(Transcribed page contents)
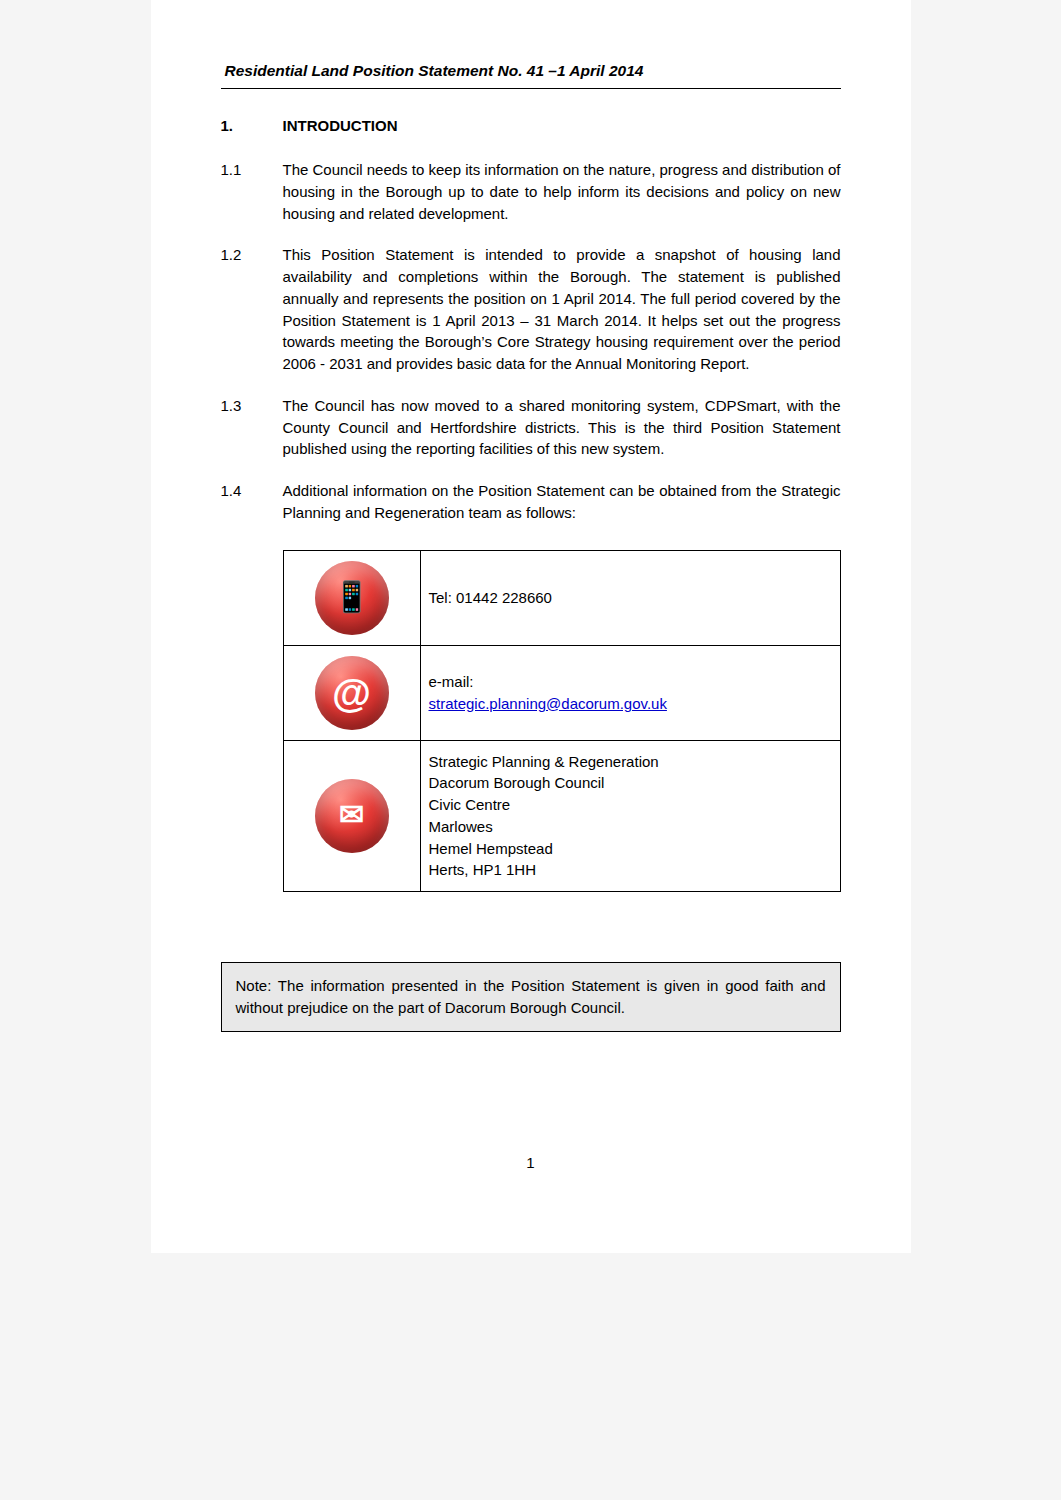Residential Land Position Statement No. 41 –1 April 2014
1. INTRODUCTION
1.1
The Council needs to keep its information on the nature, progress and distribution of housing in the Borough up to date to help inform its decisions and policy on new housing and related development.
1.2
This Position Statement is intended to provide a snapshot of housing land availability and completions within the Borough. The statement is published annually and represents the position on 1 April 2014. The full period covered by the Position Statement is 1 April 2013 – 31 March 2014. It helps set out the progress towards meeting the Borough’s Core Strategy housing requirement over the period 2006 - 2031 and provides basic data for the Annual Monitoring Report.
1.3
The Council has now moved to a shared monitoring system, CDPSmart, with the County Council and Hertfordshire districts. This is the third Position Statement published using the reporting facilities of this new system.
1.4
Additional information on the Position Statement can be obtained from the Strategic Planning and Regeneration team as follows:
| 📱 | Tel: 01442 228660 |
| @ | e-mail: strategic.planning@dacorum.gov.uk |
| ✉ | Strategic Planning & Regeneration Dacorum Borough Council Civic Centre Marlowes Hemel Hempstead Herts, HP1 1HH |
Note: The information presented in the Position Statement is given in good faith and without prejudice on the part of Dacorum Borough Council.
1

-- Activity --
Output the entries verbatim but drop the images.

-- Response --
Residential Land Position Statement No. 41 –1 April 2014
1. INTRODUCTION
1.1
The Council needs to keep its information on the nature, progress and distribution of housing in the Borough up to date to help inform its decisions and policy on new housing and related development.
1.2
This Position Statement is intended to provide a snapshot of housing land availability and completions within the Borough. The statement is published annually and represents the position on 1 April 2014. The full period covered by the Position Statement is 1 April 2013 – 31 March 2014. It helps set out the progress towards meeting the Borough’s Core Strategy housing requirement over the period 2006 - 2031 and provides basic data for the Annual Monitoring Report.
1.3
The Council has now moved to a shared monitoring system, CDPSmart, with the County Council and Hertfordshire districts. This is the third Position Statement published using the reporting facilities of this new system.
1.4
Additional information on the Position Statement can be obtained from the Strategic Planning and Regeneration team as follows:
| 📱 | Tel: 01442 228660 |
| @ | e-mail: strategic.planning@dacorum.gov.uk |
| ✉ | Strategic Planning & Regeneration Dacorum Borough Council Civic Centre Marlowes Hemel Hempstead Herts, HP1 1HH |
Note: The information presented in the Position Statement is given in good faith and without prejudice on the part of Dacorum Borough Council.
1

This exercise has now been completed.